Discrete manufacturing embarked on the journey to transform traditional factories into factories-of-the-future with the aid of Industry 4.0 solutions years ago. But many companies still have not implemented holistic Industry 4.0 platforms – or else find themselves trapped in “pilot loops,” with little to show for their effort.
Industry 4.0 platforms are often overly broad solutions that require significant upfront investment and are insufficiently linked to solve the most pressing operational problems. Increased business volatility requires manufacturers to be more flexible on production volumes and costs. The benefits of many digital solutions are uncertain, and often do not add value in achieving greater productivity and ensuring a more balanced production, such as a fast product launch, with quick stabilization of output, quality, and cost.
Moreover, there are many unsolved challenges from an IT perspective, including multiple disparate data sources and a weak business logic of interacting key performance indicators (KPIs). Business dashboards, for instance, have been used in manufacturing for many decades, but they focus on simple KPIs reporting such as plant OEE or total production output. Those KPIs, however, are siloed in separate departments and do not provide insights on performance interdependencies; plus, the reporting of operational problems is often delayed.
Exhibit 1: Analytics-based prediction of the production ramp-up curve
Souce: Oliver Wyman analysis
THE FOUNDATION FOR SMARTER DECISIONS
Building a powerful, agile and value-adding business intelligence platform requires two main components. The first consists in building integrated business logic and KPIs between departments to enable transparent business-performance monitoring. Interdependencies between production, quality, logistics, and human resources need to be defined and linked to the plant’s operational performance. An integrated business logic enables management to understand the cause and effect of underlying production issues and allows them to solve problems quickly. For instance, how do the changes in line speed, operator experience and rework rate impact required buffers sizes and allow a potential reduction in inventory on hand and thereby working capital.
The second component is having the right data sources in an integrated data lake, to fuel the analytics engine for operations performance monitoring. To achieve the selection of the correct data sources, business KPIs and processes must be clearly and precisely defined and translated into the existing data.
NEXT-GENERATION DASHBOARDS TO ANALYZE PERFORMANCE ROOT-CAUSES
The next generation of dashboards must come with the flexibility that lets everyone, from executives down to operators, perform rapid performance monitoring and root cause analysis, such as receiving alerts on negative quality trends or downtime issues. The capability of top plant managers to have a view of shop-floor KPIs, combined with advanced analytics algorithms that identify patterns and root-causes, provides value in decision-making.
For instance, every 250 milliseconds, a battery production plant stores 10,000 variables of data, not all of them related to production. Thanks to integrated production systems, sensors, and logistics, management requires less than 5 percent of those variables to quickly identify any increase in the scrap rate due to the introduction of new materials designed to improve safety, energy density, and lifetime of the cells.
142% faster production ramp-up based on AI predictions
FASTER, MORE STABLE PRODUCTION PERFORMANCE WITH AI-BASED PREDICTIONS
High-stress situations in manufacturing often arise during a new product ramp-up, given the uncertainty of logistics delays, material shortages, line imbalances, spikes in defects, increased rework, and so on. Those factors can lead to a poor ramp-up and a struggle to stabilize production.
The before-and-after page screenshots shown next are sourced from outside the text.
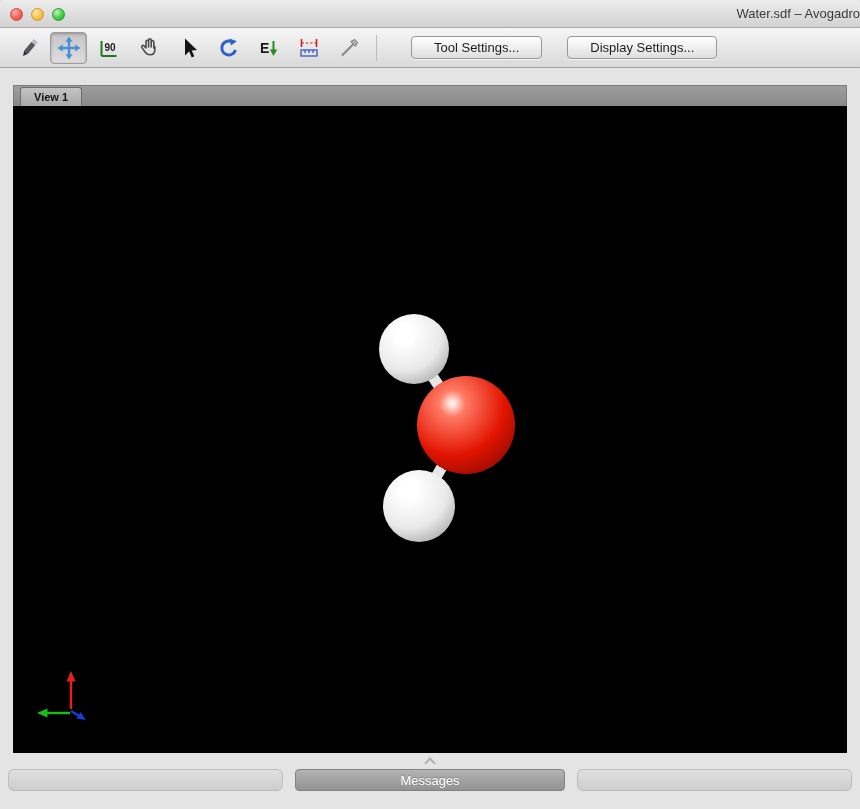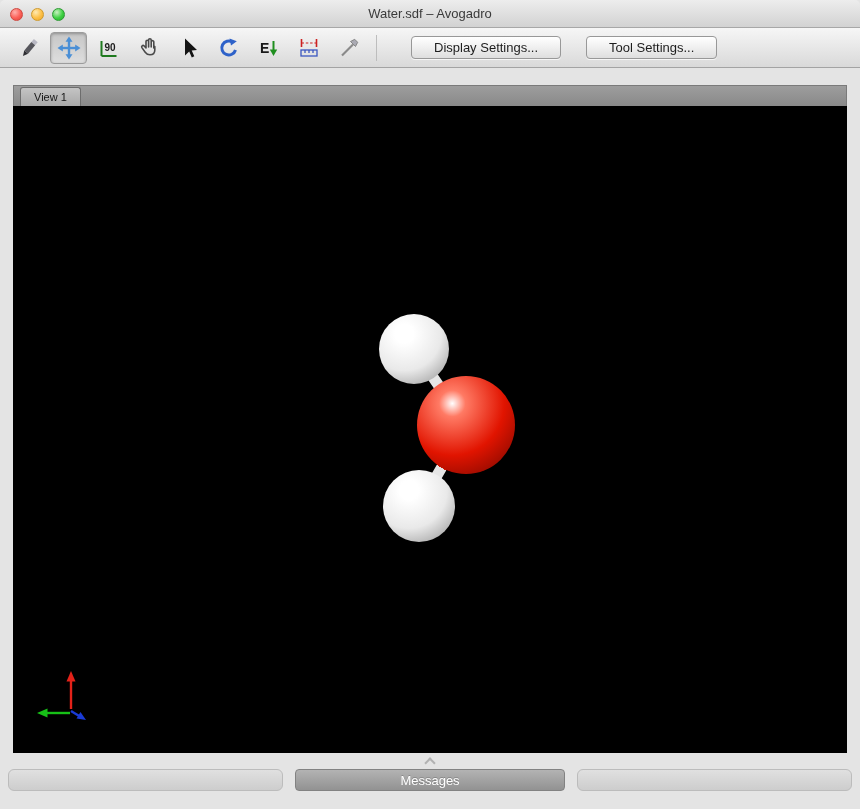--- a/index.html
+++ b/index.html
@@ -4,21 +4,21 @@
 <style>
   * { margin:0; padding:0; box-sizing:border-box; }
   html,body { width:860px; height:809px; overflow:hidden; }
   body { font-family:"Liberation Sans", sans-serif; background:#e4e4e4; }
 
   .window { width:860px; height:809px; display:flex; flex-direction:column; background:#e4e4e4; }
 
   
   .titlebar { position:relative; height:28px; flex:0 0 28px;
     background:linear-gradient(#ededed,#d2d2d2); border-bottom:1px solid #a7a7a7;
-    display:flex; align-items:center; justify-content:center; border-radius:5px 5px 0 0; }
+    display:flex; align-items:center; justify-content:flex-end; border-radius:5px 5px 0 0; }
   .traffic { position:absolute; left:10px; top:8px; display:flex; gap:8px; }
   .light { width:13px; height:13px; border-radius:50%; cursor:default; }
   .light.red    { background:radial-gradient(circle at 35% 30%, #ffb0ab, #fb5f57 55%, #dd453c); border:1px solid #ce4840; }
   .light.yellow { background:radial-gradient(circle at 35% 30%, #ffeab2, #fdbf45 55%, #e9a52a); border:1px solid #cf9a2d; }
   .light.green  { background:radial-gradient(circle at 35% 30%, #c9f0c1, #3ed142 55%, #27aa2e); border:1px solid #2c9a33; }
   .title { font-size:13px; color:#3a3a3a; }
 
   
   .toolbar { height:40px; flex:0 0 40px; background:linear-gradient(#f6f6f6,#d9d9d9);
     border-bottom:1px solid #a3a3a3; display:flex; align-items:center; padding:8px 10px; gap:3px; }
@@ -33,21 +33,21 @@
     border-radius:4px; font-size:13px; color:#1d1d1d; box-shadow:0 1px 0 rgba(255,255,255,.7); }
   .mac-btn + .mac-btn { margin-left:22px; }
   .btn-spacer { width:22px; }
 
   
   .content { margin:17px 13px 0 13px; flex:0 0 auto; }
   .tabstrip { height:21px; background:linear-gradient(#9d9d9d,#898989);
     border:1px solid #7a7a7a; border-bottom:none; display:flex; align-items:flex-end; padding-left:6px; }
   .tab { height:19px; padding:0 13px; display:flex; align-items:center;
     background:linear-gradient(#c4c4c4,#a8a8a8); border:1px solid #6d6d6d; border-bottom:none;
-    border-radius:3px 3px 0 0; font-size:11px; color:#161616; }
+    border-radius:3px 3px 0 0; font-size:11px; color:#161616;font-weight:bold; }
   .viewport { position:relative; width:834px; height:647px; background:#000; overflow:hidden; }
   .molecule-layer { position:absolute; inset:0; }
   .bond { position:absolute; height:11px; transform-origin:0 50%; border-radius:2px; }
   .atom { position:absolute; border-radius:50%; }
   .axes { position:absolute; left:22px; bottom:26px; }
 
   
   .bottombar { position:relative; flex:1 1 auto; background:#e4e4e4; }
   .caret { position:absolute; left:50%; top:6px; width:8px; height:8px;
     border-left:2px solid #b2b2b2; border-top:2px solid #b2b2b2;
@@ -172,22 +172,22 @@
         <svg width="24" height="24" viewBox="0 0 24 24">
           <line x1="5" y1="19.5" x2="16" y2="8.5" stroke="#8a8a8a" stroke-width="2.2"></line>
           <path d="M13.5 5.5 l5 5 2.2 -4.2 -3 -3 z" fill="#aaaab3" stroke="#767676" stroke-width="0.8"></path>
         </svg>
       </span>
     </div>
 
     <div class="tb-divider"></div>
     <div class="btn-spacer"></div>
 
+    <div class="mac-btn">Tool Settings...</div>
     <div class="mac-btn">Display Settings...</div>
-    <div class="mac-btn">Tool Settings...</div>
   </div>
 
   <div class="content">
     <div class="tabstrip">
       <div class="tab">View 1</div>
     </div>
 
     <div class="viewport">
       <div class="molecule-layer">
           <div class="bond" style="left: 453px; top: 313.5px; width: 92.0869px; transform: rotate(-124.38deg); background: linear-gradient(to right, rgb(216, 20, 0) 52%, rgb(230, 230, 230) 52%);"></div>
Based on historic data of the production systems, advanced analytics models are capable of predicting the production performance learning curve during a ramp-up, which then can be simulated and used for more precise production planning. Two factors are critical to the prediction accuracy: First, there needs to be an array of specific data attributes with sufficient causal connection, such as cycle times, machine availability, defect rates, and operator experience. Second, companies need to select the right predictive model, depending on data structure, prediction complexity, and target.
Being able to predict the production performance based on historical new-product launches is of great value to manufacturers. For example, an automotive Tier-1 supplier used machine learning to optimize output during a new product launch. Using optimized line manning, more precise work-cell balancing, and a production planning per product variant related to historic line performance and product variant complexity, the machine-learning prediction model increased output during the ramp-up by 142 percent, compared to conventional production planning. (See Exhibit 1.)
Digital manufacturing and Industry 4.0 are becoming game changers, both in their business impact and as competitive differentiators. Identifying the levers for improving production, which once required great effort, is something that now can be done in real time. AI and advanced analytics are predicting future performance level and bottlenecks, as well as simulating the results of potential changes in the production plan, allowing management to make correct decisions faster. AI capabilities are certain to grow even more in the coming years, but we have reached the stage where the impact of AI on a company’s performance has become measurable.